The task ::
Within the listing below, give again exactly the lines between the one containing "Rendered at 2001 by 1125 pixels." and the one containing "Page size: 2001x1125.", inclusive, pictures left aside.

Records for processing ::
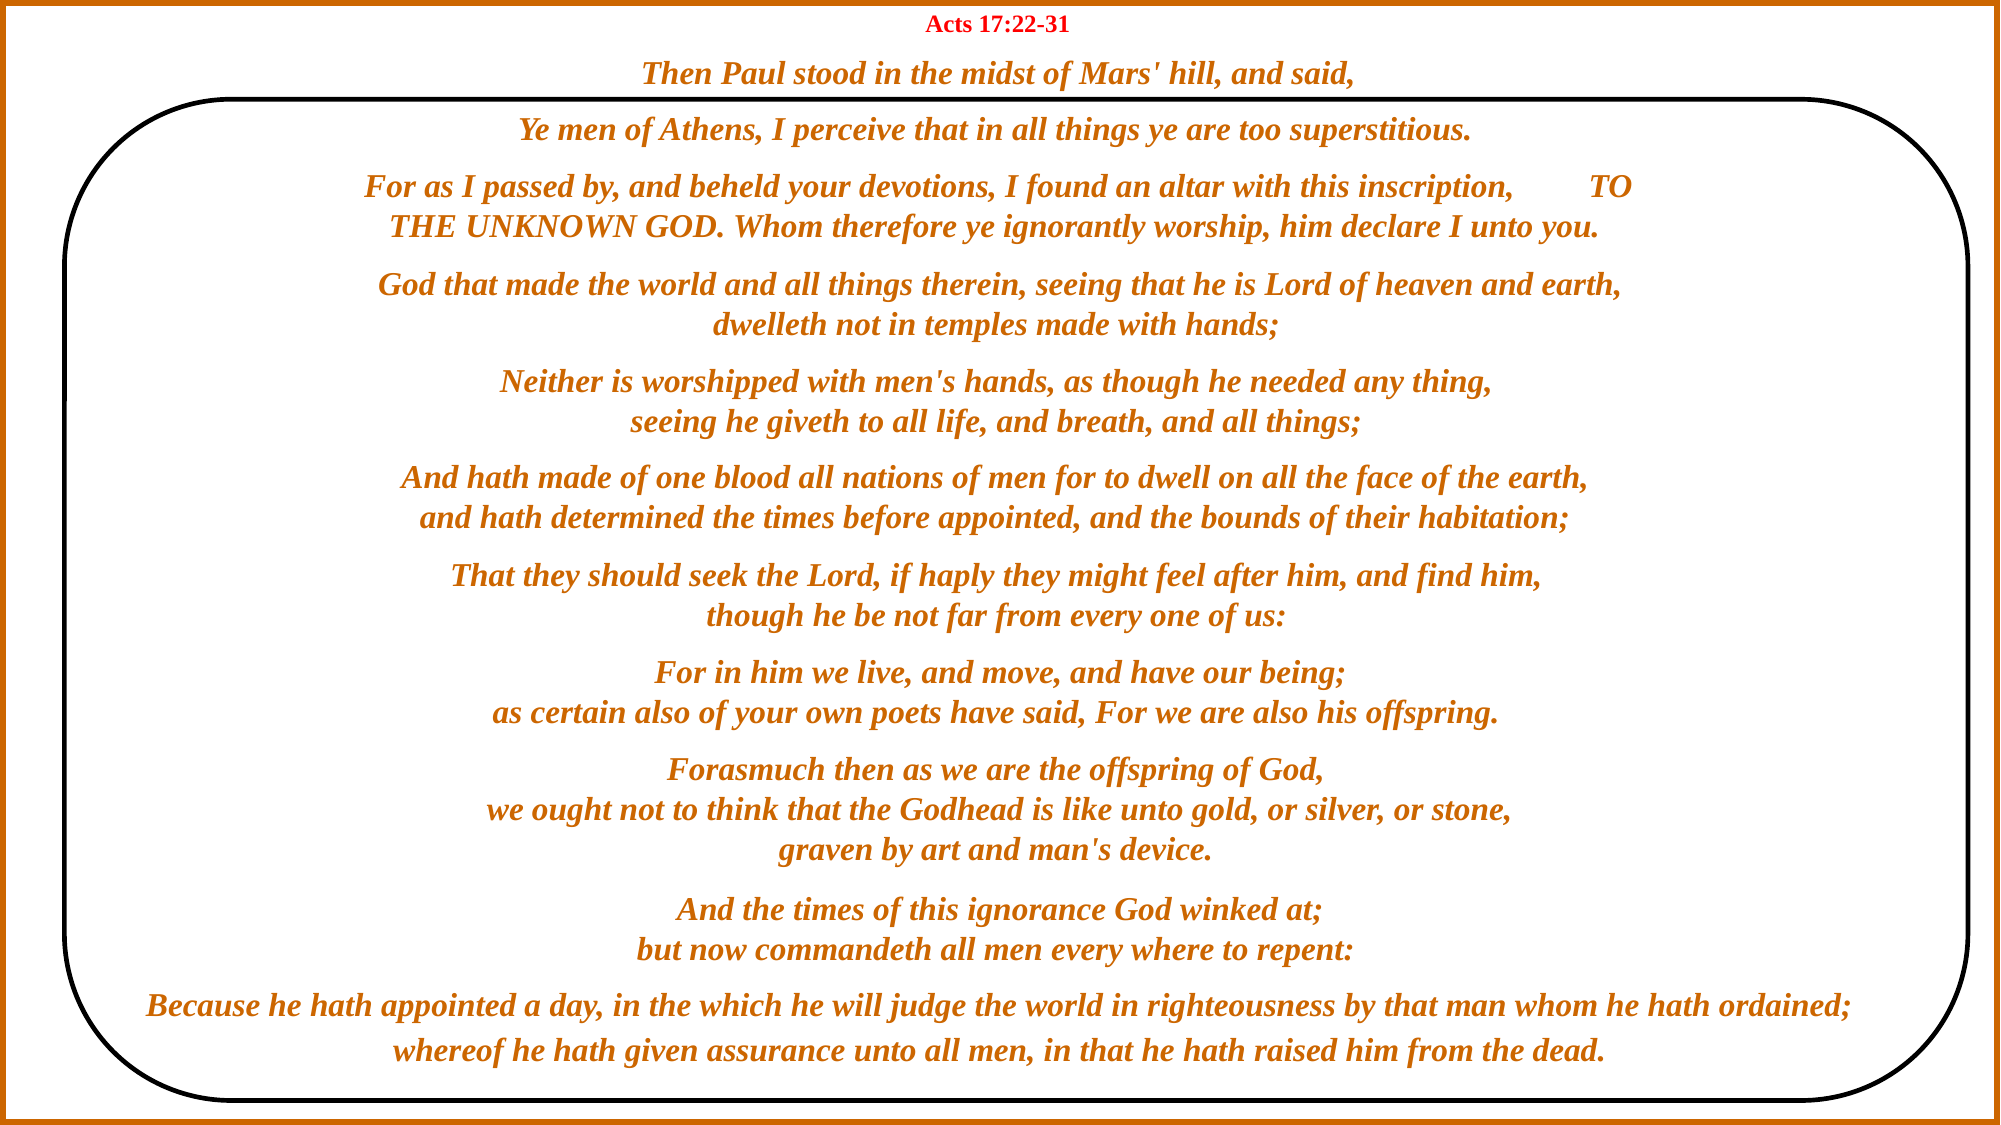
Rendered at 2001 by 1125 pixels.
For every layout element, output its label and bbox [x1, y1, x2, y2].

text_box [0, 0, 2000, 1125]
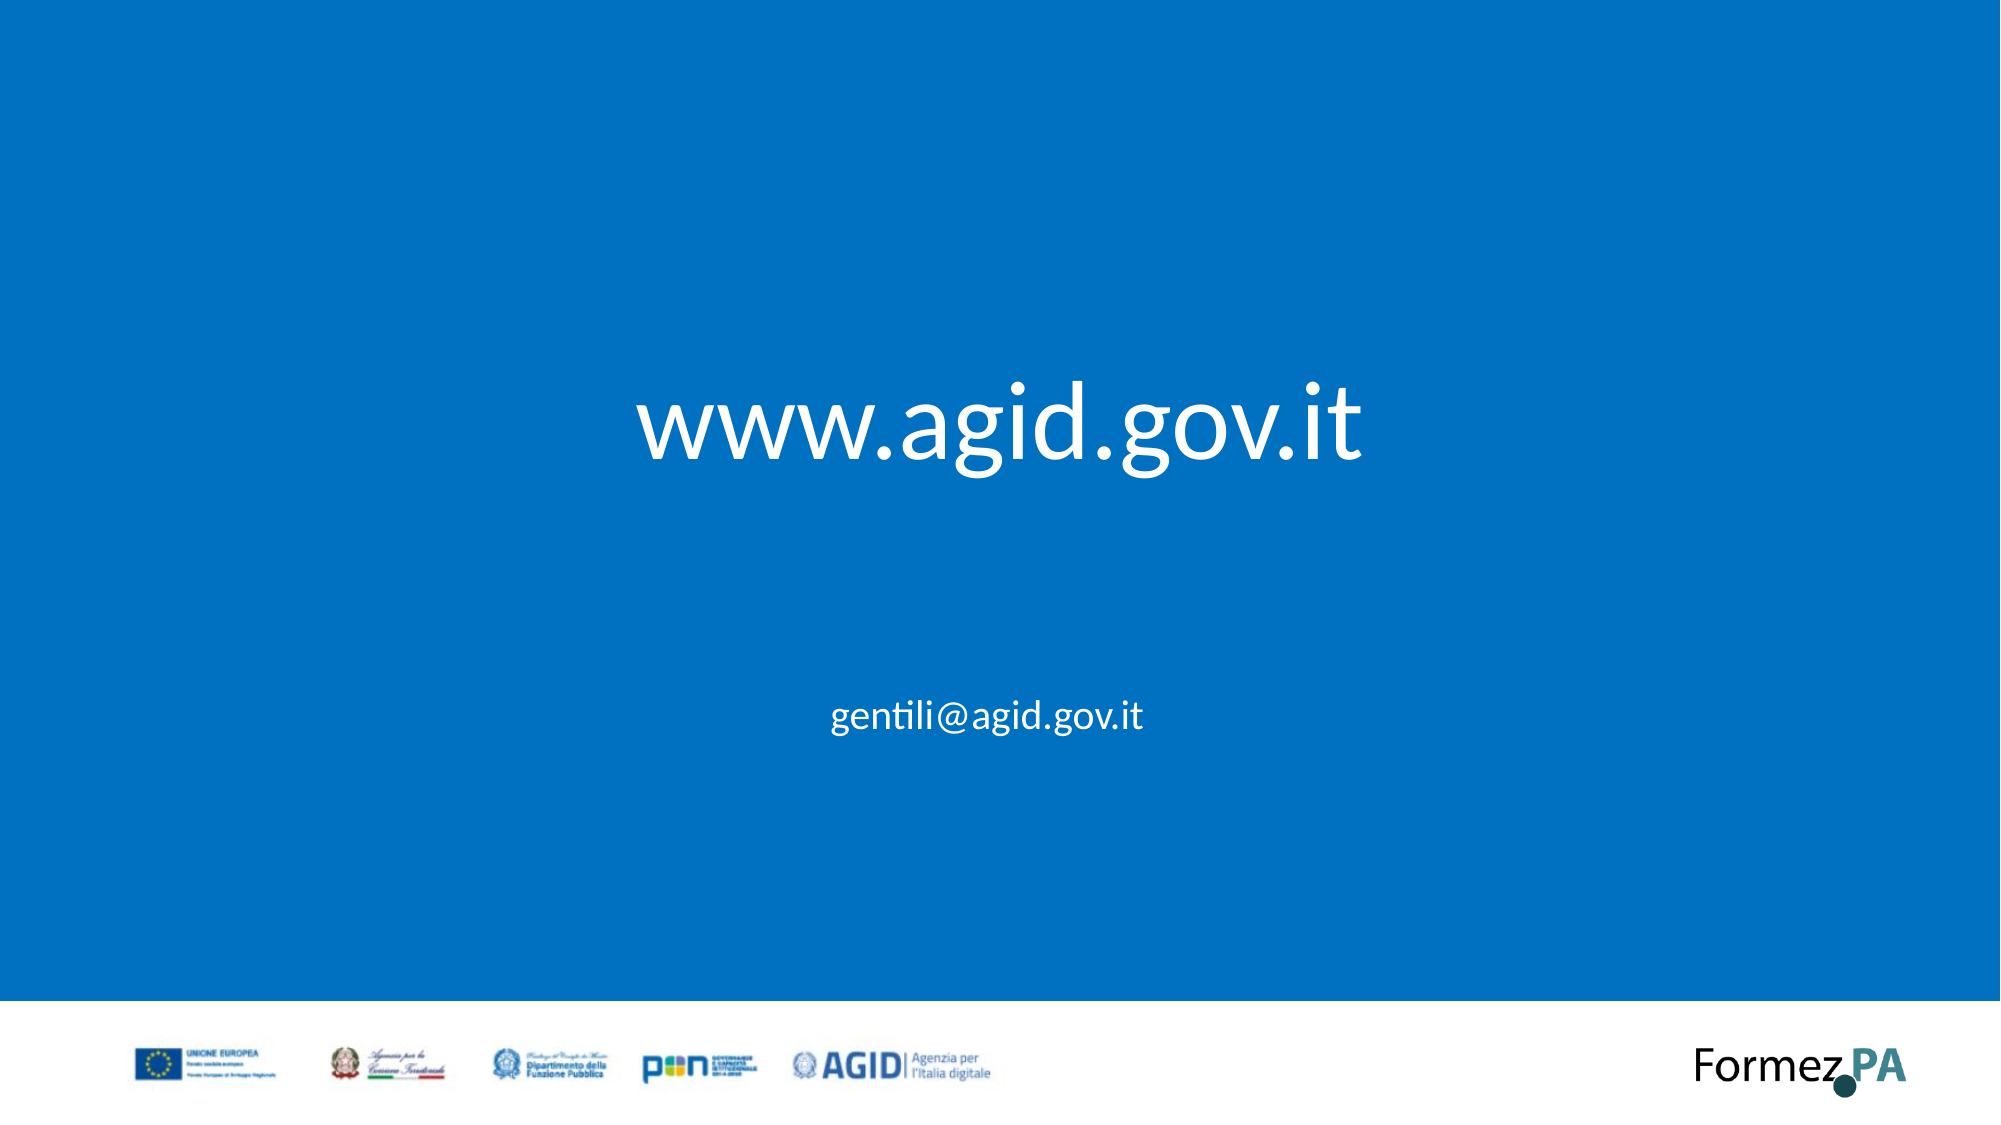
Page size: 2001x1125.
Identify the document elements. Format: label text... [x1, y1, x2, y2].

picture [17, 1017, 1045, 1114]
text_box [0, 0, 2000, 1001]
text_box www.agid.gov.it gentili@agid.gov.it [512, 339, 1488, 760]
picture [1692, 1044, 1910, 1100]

==

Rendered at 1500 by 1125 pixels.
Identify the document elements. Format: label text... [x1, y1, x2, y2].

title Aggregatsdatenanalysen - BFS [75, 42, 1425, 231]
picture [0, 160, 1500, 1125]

Solution for this exercise ::
Rendered at 2001 by 1125 pixels.
For every layout element, output its label and bbox [x1, y1, x2, y2].

text_box [0, 0, 2000, 1125]
Page size: 2001x1125.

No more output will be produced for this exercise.